Jabari rozmawia z Grantem Hillem. W 6 minut Parker znowu pokazuje, że jest świetnym kandydatem na lidera Bucks (tak, tak, zajarałem się kompletnie). Paul Pierce będzie mógł spokojnie skończyć karierę, bo jego boiskowy brat bliźniak niedługo zacznie przygodę w NBA.
http://watch.nba.com/nba/video/channels/nba_tv/2014/06/14/20140613-gt-jabari-parker.nba
Jeszcze odpowiadając na pytanie Kosmy , dlaczego nie chcę Embiida z numerem pierwszym.
1. Zakładając nawet, że Cavs wezmą Wigginsa, czy Bucks powinni brać Embiida zamiast Parkera? NIE .
Fakt, Embiid może za parę lat być najlepszym centrem w lidze. W najgorszym wypadku dla Bucks akurat wtedy, kiedy kończyłby mu się debiutancki kontrakt i czułby się znudzony graniem dla wiecznie walczących o playoffy Bucks. Do tego czasu ciągle musialby sie uczyć i pewnie z meczu na mecz udowadniałby, ze umie coraz więcej, ale nie wniósłby do gry z marszu tak dużo, jak Parker.
Parker jest bezpieczny, jest pewniakiem jak narąbana dziewczyna w krótkiej kiecce na imprezie w najbardziej szmaciarskim klubie w mieście. Bucks juz ryzykują z Giannisem. Pora na kogoś, kto przyciągnie kibiców na mecz już w najbliższym sezonie, bo jak już pisałem ostatnio, nie możemy sobie pozwolić na ryzykowanie z zawodnikami, o których wiecznie będzie się mówiło: „Nieograniczony talent. Jak się rozwinie, będzie TOP3 w lidze.”

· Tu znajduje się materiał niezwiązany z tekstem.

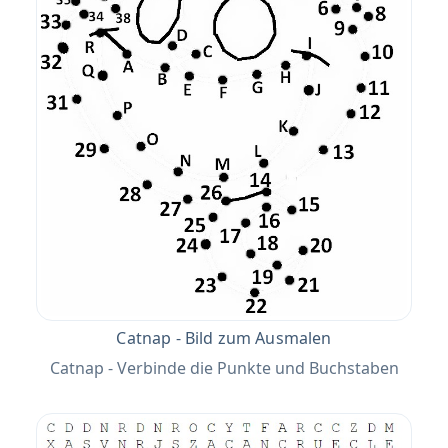
Catnap - Bild zum Ausmalen
Catnap - Verbinde die Punkte und Buchstaben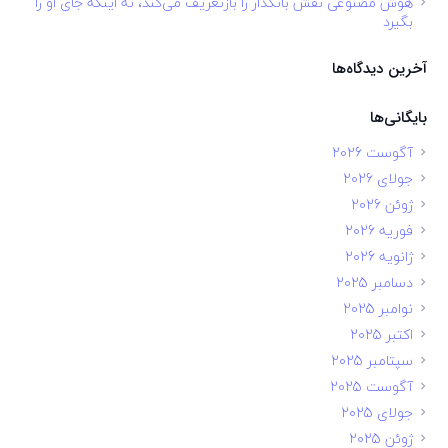
هوش مصنوعی نقش بانکدار را بازتعریف می‌کند، نه اینکه جای او را
بگیرد
آخرین دیدگاه‌ها
بایگانی‌ها
آگوست 2026
جولای 2026
ژوئن 2026
فوریه 2026
ژانویه 2026
دسامبر 2025
نوامبر 2025
اکتبر 2025
سپتامبر 2025
آگوست 2025
جولای 2025
ژوئن 2025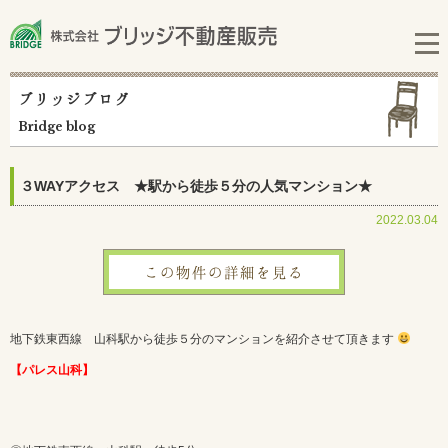
ブリッジブログ
Bridge blog
３WAYアクセス ★駅から徒歩５分の人気マンション★
2022.03.04
この物件の詳細を見る
地下鉄東西線 山科駅から徒歩５分のマンションを紹介させて頂きます
【パレス山科】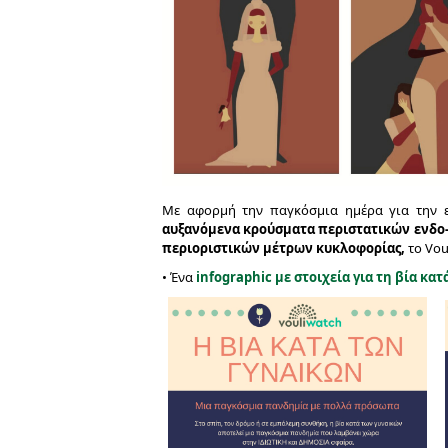
Με αφορμή την παγκόσμια ημέρα για την ε
αυξανόμενα κρούσματα περιστατικών ενδο-
περιοριστικών μέτρων κυκλοφορίας,
το Vou
• Ένα
infographic με στοιχεία για τη βία κα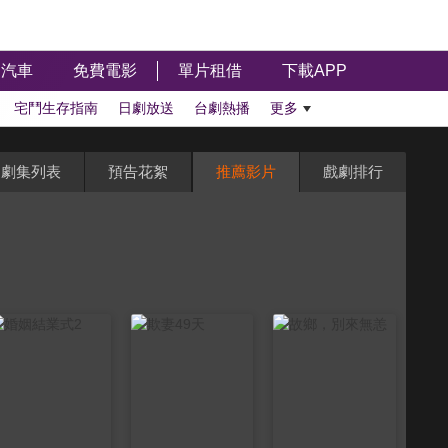
汽車
免費電影
單片租借
下載APP
宅鬥生存指南
日劇放送
台劇熱播
更多
劇集列表
預告花絮
推薦影片
戲劇排行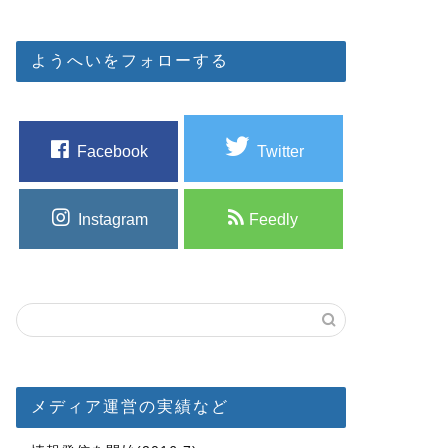
ようへいをフォローする
Facebook
Twitter
Instagram
Feedly
メディア運営の実績など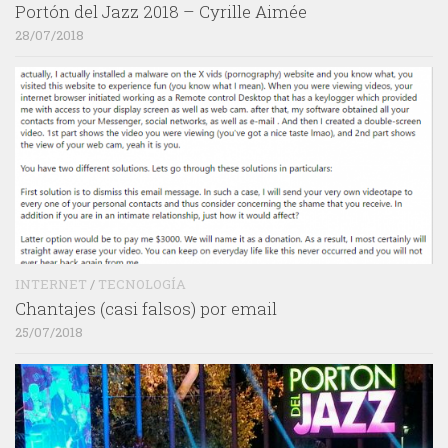
Portón del Jazz 2018 – Cyrille Aimée
28/07/2018
INTERNET
/
TECNOLOGÍA
Chantajes (casi falsos) por email
25/07/2018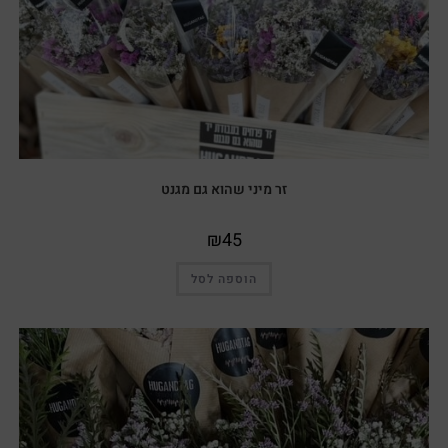
זר מיני שהוא גם מגנט
₪
45
הוספה לסל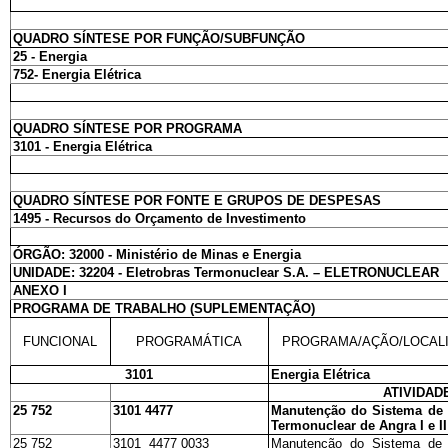
QUADRO SÍNTESE POR FUNÇÃO/SUBFUNÇÃO
25 - Energia
752- Energia Elétrica
QUADRO SÍNTESE POR PROGRAMA
3101 - Energia Elétrica
QUADRO SÍNTESE POR FONTE E GRUPOS DE DESPESAS
1495 - Recursos do Orçamento de Investimento
ÓRGÃO: 32000 - Ministério de Minas e Energia
UNIDADE: 32204 - Eletrobras Termonuclear S.A. – ELETRONUCLEAR
ANEXO I
PROGRAMA DE TRABALHO (SUPLEMENTAÇÃO)
FUNCIONAL
PROGRAMÁTICA
PROGRAMA/AÇÃO/LOCAL
3101
Energia Elétrica
ATIVIDAD
25 752
3101 4477
Manutenção do Sistema de 
Termonuclear de Angra I e II
25 752
3101 4477 0033
Manutenção do Sistema de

2. Trochę boję się, że Embiid będzie takim drugim Odenem, który przy pierwszym upadku na parkiet już się nie podniesie. Gdy w jego wieku mówi się o potencjalnym zagrożeniu częstych kontuzji, to nie ma co liczyć, że przy natężeniu NBA będzie lepiej. I tutaj znowu wracamy do argumentu, którego użyłem punkt wyżej: Bucks nie mogą już ryzykować i poświęcać jeden z najważniejszych wyborów w drafcie na zawodnika, który okaże się drugim Bogutem (nie bierzcie porównania dosłownie, chodzi o kontuzjogenność, nie akcent.)
3. Embiid potrzebuje czasu, żeby się rozwinąć.
Giannis potrzebuje czasu, żeby pokazać co potrafi.
Nate Wolters potrzebuje czasu, żeby stać się pierwszym rozgrywającym.
Henson potrzebuje czasu, żeby nabrać doświadczenia i masy.
Sanders potrzebuje czasu, żeby udowodnić, że potrafi być liderem.
Mayo potrzebuje czasu, żeby podjąć decyzję o zakończeniu kariery koszykarza i założenie własnej firmy z dietetyczną żywnością.
Za dużo tego czekania. Dajcie mi się nacieszyć chociaż jednym zawodnikiem, który już w przyszłym sezonie będzie mnie budził w środku nocy.